In Apache Flink, I have a string of tuples Let's assume a very simple tuple1 < string > Tuples can have any value in their value field (for example, "P1", "P2", etc.) A set of possible values is limited, but I don't know all the preset values (so there may be a 'p362') I want to write the tuple to an output location, depending on the value in the tuple For example, I want to have the following file structure:
> / output / P1 > / output / P2
In the document, I only find the possibility of writing to the location I know in advance (for example, stream.writecsv ("/ output / here")), but there is no way to let the content of the data determine the location where the data actually ends
I read about output segmentation in documents, but it doesn't seem to provide a way to redirect output to different destinations. I want to have it (or I don't understand how this will work)

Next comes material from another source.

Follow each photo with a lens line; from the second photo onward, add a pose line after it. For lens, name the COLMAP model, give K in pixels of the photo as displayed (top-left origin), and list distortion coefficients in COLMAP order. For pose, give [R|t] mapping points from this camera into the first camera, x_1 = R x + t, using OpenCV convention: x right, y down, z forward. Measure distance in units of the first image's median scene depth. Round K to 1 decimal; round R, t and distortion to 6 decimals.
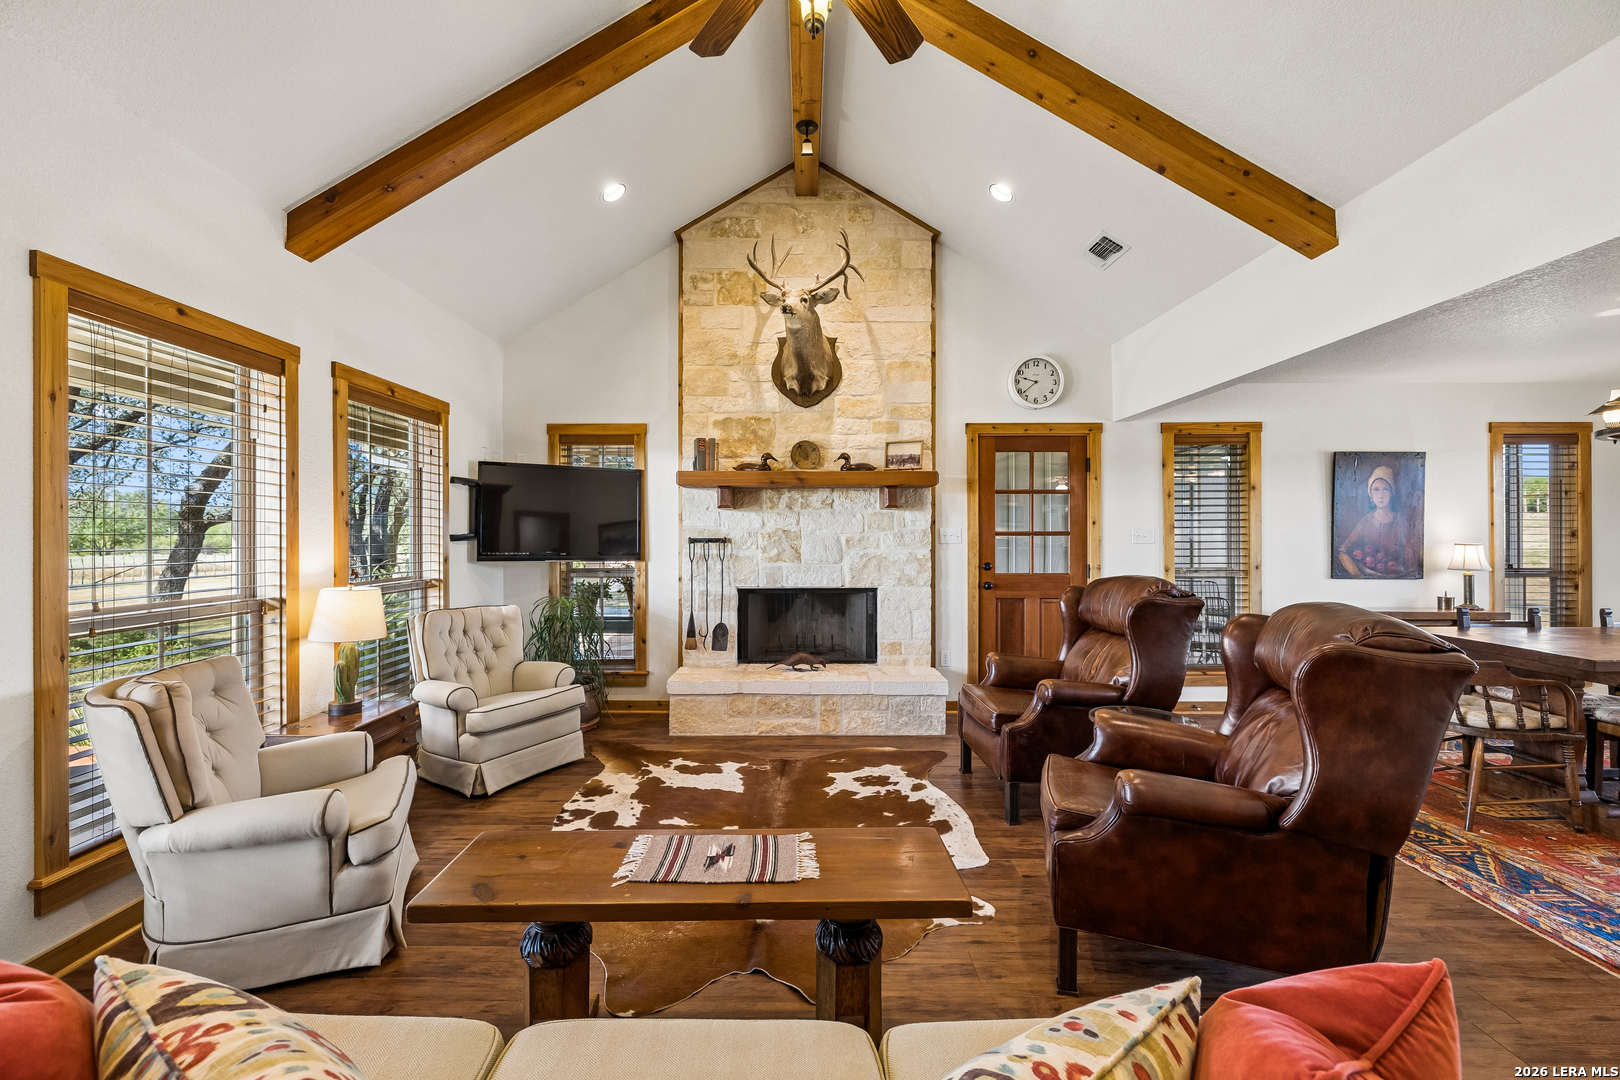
lens RADIAL K [[677.9, 0, 798.5], [0, 677.9, 533.0], [0, 0, 1]] dist [-0.000012, 0.000497]
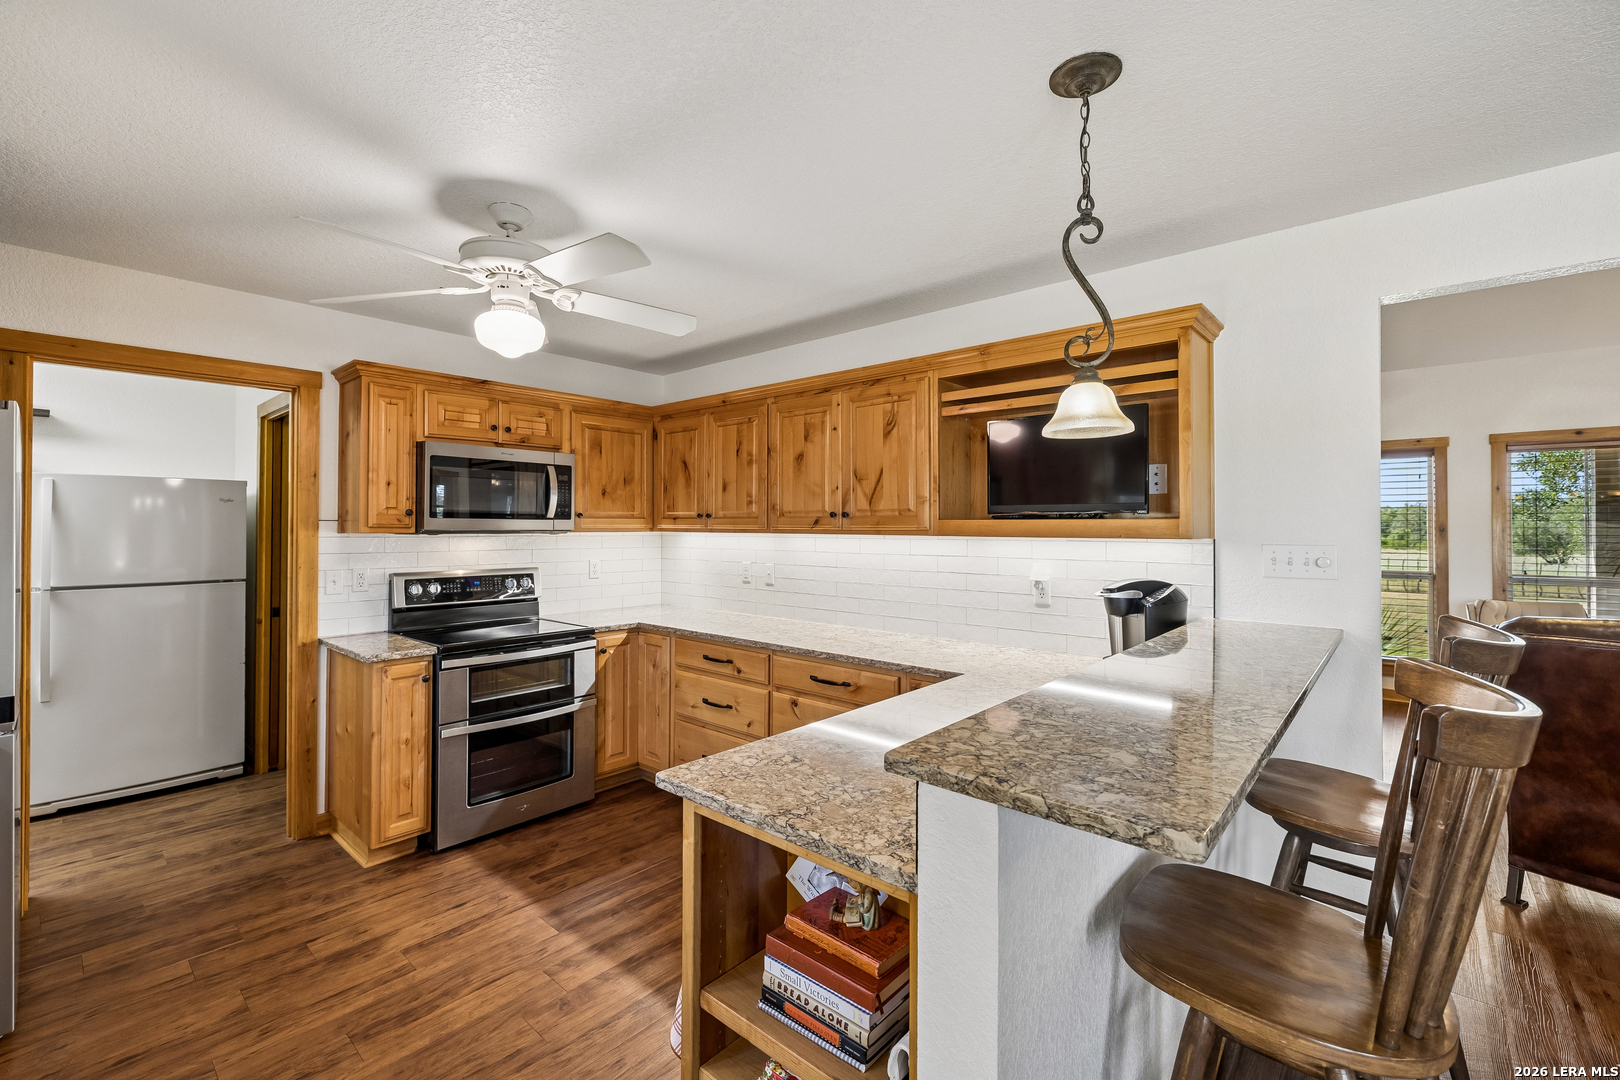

Can this be done using the Flink API? If not, is it possible for a third-party library to do this, or do I have to build one myself?
to update
According to Matthias' suggestion, I came up with a filter receiving function, which determines the output path, and then writes the tuple to the corresponding file after serialization I put it here for reference. Maybe it is useful to others:
public class SiftingSinkFunction<IT> extends RichSinkFunction<IT> { private final OutputSelector<IT> outputSelector; private final MapFunction<IT,String> serializationFunction; private final String basePath; Map<String,TextOutputFormat<String>> formats = new HashMap<>(); /** * @param outputSelector the selector which determines into which output(s) a record is written. * @param serializationFunction a function which serializes the record to a string. * @param basePath the base path for writing the records. It will be appended with the output selector. */ public SiftingSinkFunction(OutputSelector<IT> outputSelector,MapFunction<IT,String> serializationFunction,String basePath) { this.outputSelector = outputSelector; this.serializationFunction = serializationFunction; this.basePath = basePath; } @Override public void invoke(IT value) throws Exception { // find out where to write. Iterable<String> selection = outputSelector.select(value); for (String s : selection) { // ensure we have a format for this. TextOutputFormat<String> destination = ensureDestinationExists(s); // then serialize and write. destination.writeRecord(serializationFunction.map(value)); } } private TextOutputFormat<String> ensureDestinationExists(String selection) throws IOException { // if we kNow the destination,we just return the format. if (formats.containsKey(selection)) { return formats.get(selection); } // create a new output format and initialize it from the context. TextOutputFormat<String> format = new TextOutputFormat<>(new Path(basePath,selection)); StreamingRuntimeContext context = (StreamingRuntimeContext) getRuntimeContext(); format.configure(context.getTaskStubParameters()); format.open(context.getIndexOfThisSubtask(),context.getNumberOfParallelSubtasks()); // put it into our map. formats.put(selection,format); return format; } @Override public void close() throws IOException { Exception lastException = null; try { for (TextOutputFormat<String> format : formats.values()) { try { format.close(); } catch (Exception e) { lastException = e; format.tryCleanupOnError(); } } } finally { formats.clear(); } if (lastException != null) { throw new IOException("Close Failed.",lastException); } } }
Solution
You can implement a custom receiver Inherit from one of the two:
> org. apache. flink. streaming. api. functions. sink. SinkFunction > org. apache. flink. streaming. api. functions. sink. RichSinkFunction
Use in your program:
stream.addSink(SinkFunction<T> sinkFunction);
Not stream writeCsv(“/ output / athere”).